Le point culminant de cette bacchanale moderne est atteint avec la boisson finale : le cremaet. Il suffit d’enrichir le café avec du rhum, qui élimine une partie de l’alcool en brûlant, et de l’aromatiser avec de la cannelle, des grains de café et des zestes de citron. Amen !

 

Conseils et avertissements

Il existe d’innombrables bars et restaurants qui pratiquent la culture de l’esmorzaret. Si vous êtes attentifs aux prix Cacau D’Or, experts dans la mise en valeur de la crème de la crème, vous pourrez les découvrir.

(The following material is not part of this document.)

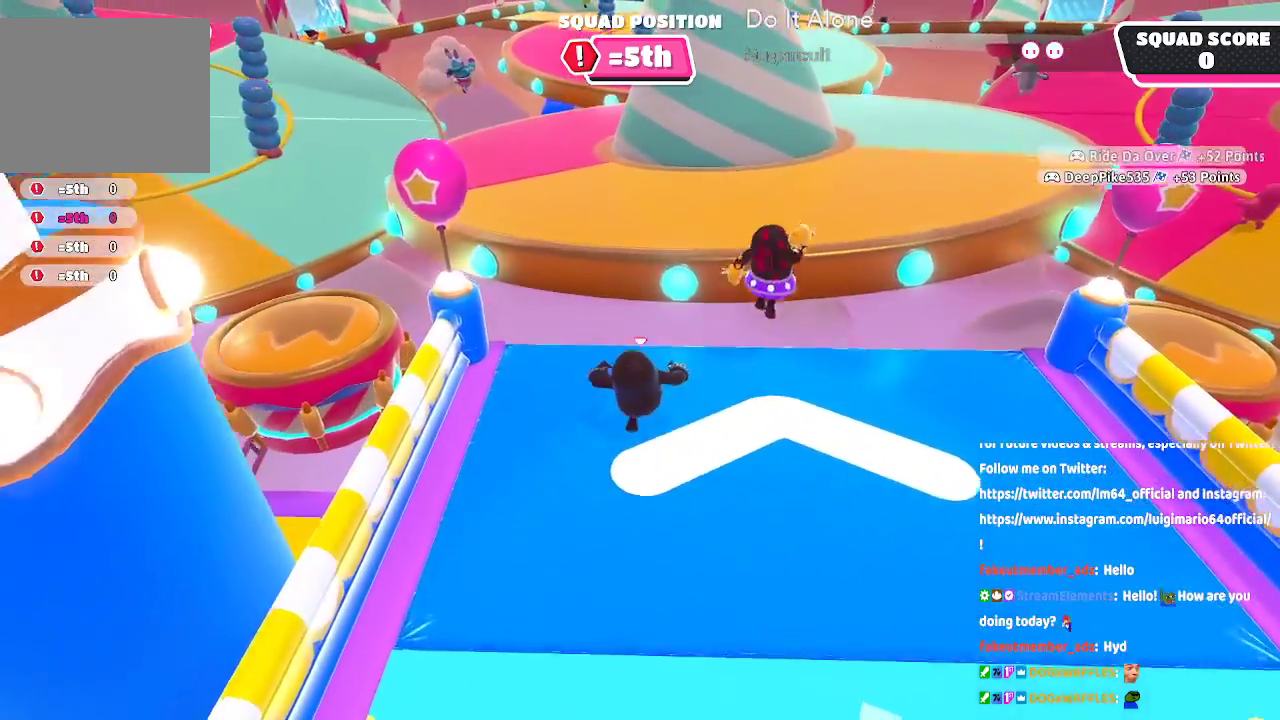
{"dt_ms": 500, "buttons": ["A"], "left_stick": "up", "right_stick": "center", "button_events": [[167, "A", "down"]]}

Il n’en est pas moins important de suivre quelques conseils pratiques pour affronter ce rite d’initiation. Le diminutif esmorzaret (almuercito, petit-dèj peu copieux) est du pur humour valencienTM. D’ailleurs, n’ayez pas honte de demander la moitié d’un sandwich, et ce malgré les sourires occasionnels autour de vous… Et si vous optez pour le sandwich king size, levez-vous tôt, car le dîner à València est une autre expérience à ne pas manquer. Enfin, si vous vous rendez dans une zone en périphérie de la ville ou dans une zone rurale, suivez les cyclistes et les motards. Leur présence dans un établissement est synonyme d’une expérience triomphante.

 

Où le déguster :

Et voici maintenant quelques exemples de temples de l’esmorzaret :

  • Central Bar (Mercado Central), l’esmorzaret selon Ricard Camarena, chef avec deux étoiles Michelin.
  • Bar Marvi (Santos Just i Pastor, 14), gasto, croquettes, crevettes, poulpe, steak tartare et sandwiches... délicieux !
  • La Bernarda (Cobertis de Sant Tomás, 7), vous pouvez choisir la taille et les ingrédients parmi la longue liste pour composer le sandwich.
  • La Pascuala (Dr. Lluch, 299), sandwichs de taille « sans lendemain » devant la plage de Malvarrosa.
  • Cervecería Alhambra (Calixto III, 8), le temple de la tortilla, de la pomme de terre et de tout ce que vous voulez.
  • Bar Mistela (Riu Nervión, 11), réinterprétation des classiques avec grâce et flair.
  • Casa Guillermo (Progrés, 15), les meilleurs anchois de la ville et un bon assortiment de salaisons.
  • Bar Rojas Clemente (Plaza Rojas Clemente), si vous êtes plutôt sucré, goûtez leurs torrijas (pain perdu) pour finir en beauté.
  • Restaurante Puerta del Mar (Transits, 4), quantité, qualité et variété en plein centre.
  • La Pérgola (Paseo Alameda 1), un petit kiosque avec une grande terrasse, un vrai classique de la culture du déjeuner !
  • El Trocito del Medio (Blanes, 1), sandwichs classiques et prépositions innovantes tous les jours.
  • Casa Cent Duros (Camí de la Cossa, 10, Borbotó), sandwichs à base de viande de cheval au milieu du verger.